* [INSTRUÇÃO A] Transcreva fielmente as linhas de todas as entradas, omitindo as imagens.

A pergunta que fazemos é como uma pessoa com uma história inequivocamente ligada ao núcleo mais reacionário e autocrático da igreja católica, que perseguiu e censurou sacerdotes e leigos em sua instituição religiosa, se arvora em discutir condutas democráticas nas eleições brasileiras? Além da cara de pau do cardeal Ratzinger/Papa Bento XVI, quero ressaltar que o Brasil é um país laico, onde vige institucionalmente a separação entre religião e Estado. Mais grave ainda, é que esse senhor é chefe de um Estado e, pelas leis internacionais, não deve interferir em assuntos de outros Estados. Imaginem a tempestade e o alvoroço que seria em nossa imprensa golpista se um dirigente estrangeiro, como Chaves, por exemplo, fizesse declarações sobre nosso processo eleitoral? E mais, Ratzinger/Bento XVI dirige um Estado teocrático-autocrático, uma plutocracia dirigida por cardeais, onde o voto não é democrático porque restrito à oligarquia cardinalícia. Com que autoridade democrática esse senhor pretende imiscuir-se na vida política nacional?

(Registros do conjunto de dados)
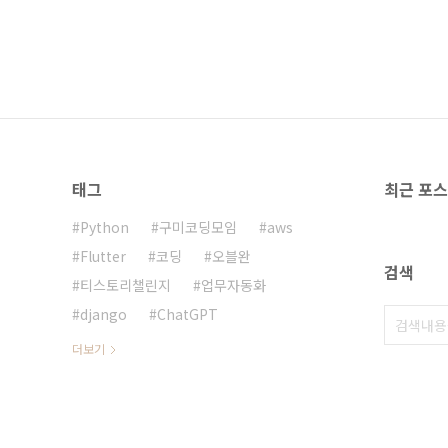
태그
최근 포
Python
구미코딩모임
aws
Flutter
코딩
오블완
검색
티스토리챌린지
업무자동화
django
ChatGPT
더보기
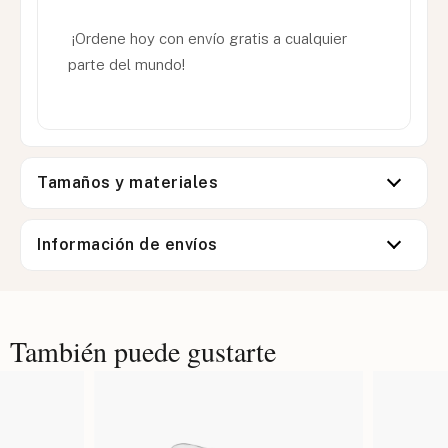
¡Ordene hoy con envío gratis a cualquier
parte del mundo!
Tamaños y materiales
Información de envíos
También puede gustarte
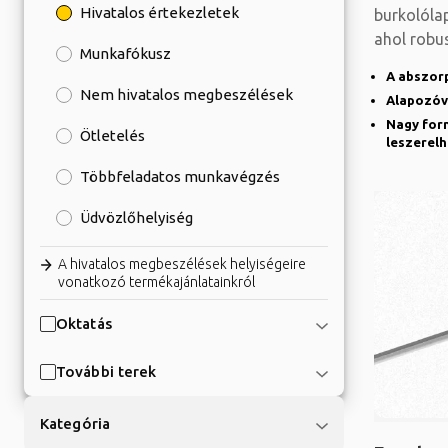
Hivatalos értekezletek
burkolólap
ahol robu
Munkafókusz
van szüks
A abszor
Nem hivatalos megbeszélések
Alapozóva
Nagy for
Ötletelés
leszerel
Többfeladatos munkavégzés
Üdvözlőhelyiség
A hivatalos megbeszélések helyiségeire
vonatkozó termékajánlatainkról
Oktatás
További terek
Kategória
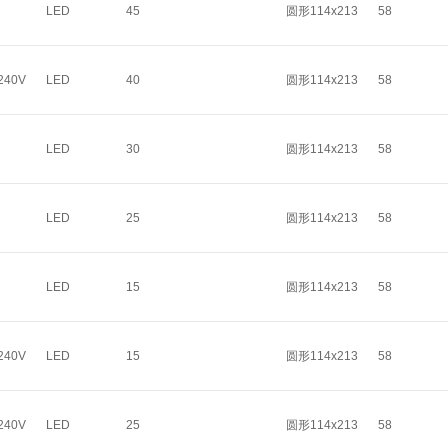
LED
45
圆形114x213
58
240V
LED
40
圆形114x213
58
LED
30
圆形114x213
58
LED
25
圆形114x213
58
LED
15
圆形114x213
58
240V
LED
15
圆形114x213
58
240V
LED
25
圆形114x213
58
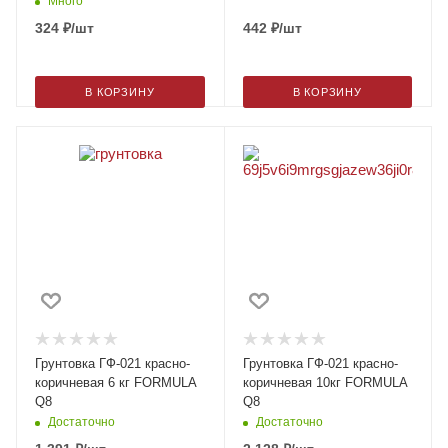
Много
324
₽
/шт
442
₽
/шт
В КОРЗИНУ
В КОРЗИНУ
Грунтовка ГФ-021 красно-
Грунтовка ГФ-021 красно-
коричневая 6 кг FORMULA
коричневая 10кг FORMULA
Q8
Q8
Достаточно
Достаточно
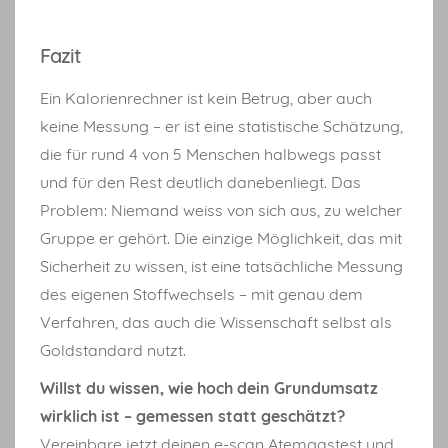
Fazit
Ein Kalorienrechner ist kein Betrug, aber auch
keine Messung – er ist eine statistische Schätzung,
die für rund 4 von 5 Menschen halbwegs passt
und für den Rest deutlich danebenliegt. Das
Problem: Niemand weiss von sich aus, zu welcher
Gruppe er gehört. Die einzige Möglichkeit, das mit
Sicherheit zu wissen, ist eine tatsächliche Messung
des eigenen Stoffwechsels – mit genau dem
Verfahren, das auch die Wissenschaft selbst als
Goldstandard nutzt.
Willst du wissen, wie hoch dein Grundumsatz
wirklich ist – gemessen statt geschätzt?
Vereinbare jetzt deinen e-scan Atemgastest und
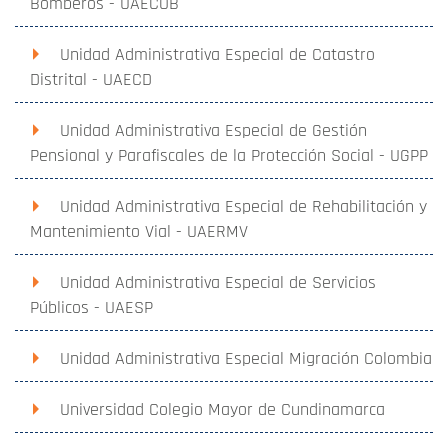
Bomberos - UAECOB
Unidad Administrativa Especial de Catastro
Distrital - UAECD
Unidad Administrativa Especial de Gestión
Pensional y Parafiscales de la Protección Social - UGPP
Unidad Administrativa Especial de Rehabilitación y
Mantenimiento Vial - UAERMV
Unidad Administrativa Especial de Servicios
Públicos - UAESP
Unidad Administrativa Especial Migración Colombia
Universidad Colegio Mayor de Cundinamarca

* [INSTRUÇÃO B] Traduza para o inglês esta frase do texto sobre Bento XVI e as eleições brasileiras: "Mais grave ainda, é que esse senhor é chefe de um Estado e, pelas leis internacionais, não deve interferir em assuntos de outros Estados."

* [RESPOSTA ESPERADA A]
태그
최근 포
Python
구미코딩모임
aws
Flutter
코딩
오블완
검색
티스토리챌린지
업무자동화
django
ChatGPT
더보기
¡Ordene hoy con envío gratis a cualquier
parte del mundo!
Tamaños y materiales
Información de envíos
También puede gustarte
Hivatalos értekezletek
burkolólap
ahol robu
Munkafókusz
van szüks
A abszor
Nem hivatalos megbeszélések
Alapozóva
Nagy for
Ötletelés
leszerel
Többfeladatos munkavégzés
Üdvözlőhelyiség
A hivatalos megbeszélések helyiségeire
vonatkozó termékajánlatainkról
Oktatás
További terek
Kategória
LED
45
圆形114x213
58
240V
LED
40
圆形114x213
58
LED
30
圆形114x213
58
LED
25
圆形114x213
58
LED
15
圆形114x213
58
240V
LED
15
圆形114x213
58
240V
LED
25
圆形114x213
58
Много
324
₽
/шт
442
₽
/шт
В КОРЗИНУ
В КОРЗИНУ
Грунтовка ГФ-021 красно-
Грунтовка ГФ-021 красно-
коричневая 6 кг FORMULA
коричневая 10кг FORMULA
Q8
Q8
Достаточно
Достаточно
Fazit
Ein Kalorienrechner ist kein Betrug, aber auch
keine Messung – er ist eine statistische Schätzung,
die für rund 4 von 5 Menschen halbwegs passt
und für den Rest deutlich danebenliegt. Das
Problem: Niemand weiss von sich aus, zu welcher
Gruppe er gehört. Die einzige Möglichkeit, das mit
Sicherheit zu wissen, ist eine tatsächliche Messung
des eigenen Stoffwechsels – mit genau dem
Verfahren, das auch die Wissenschaft selbst als
Goldstandard nutzt.
Willst du wissen, wie hoch dein Grundumsatz
wirklich ist – gemessen statt geschätzt?
Vereinbare jetzt deinen e-scan Atemgastest und
Bomberos - UAECOB
Unidad Administrativa Especial de Catastro
Distrital - UAECD
Unidad Administrativa Especial de Gestión
Pensional y Parafiscales de la Protección Social - UGPP
Unidad Administrativa Especial de Rehabilitación y
Mantenimiento Vial - UAERMV
Unidad Administrativa Especial de Servicios
Públicos - UAESP
Unidad Administrativa Especial Migración Colombia
Universidad Colegio Mayor de Cundinamarca

* [RESPOSTA ESPERADA B] Even more serious is that this gentleman is the head of a State and, under international law, must not interfere in the affairs of other States.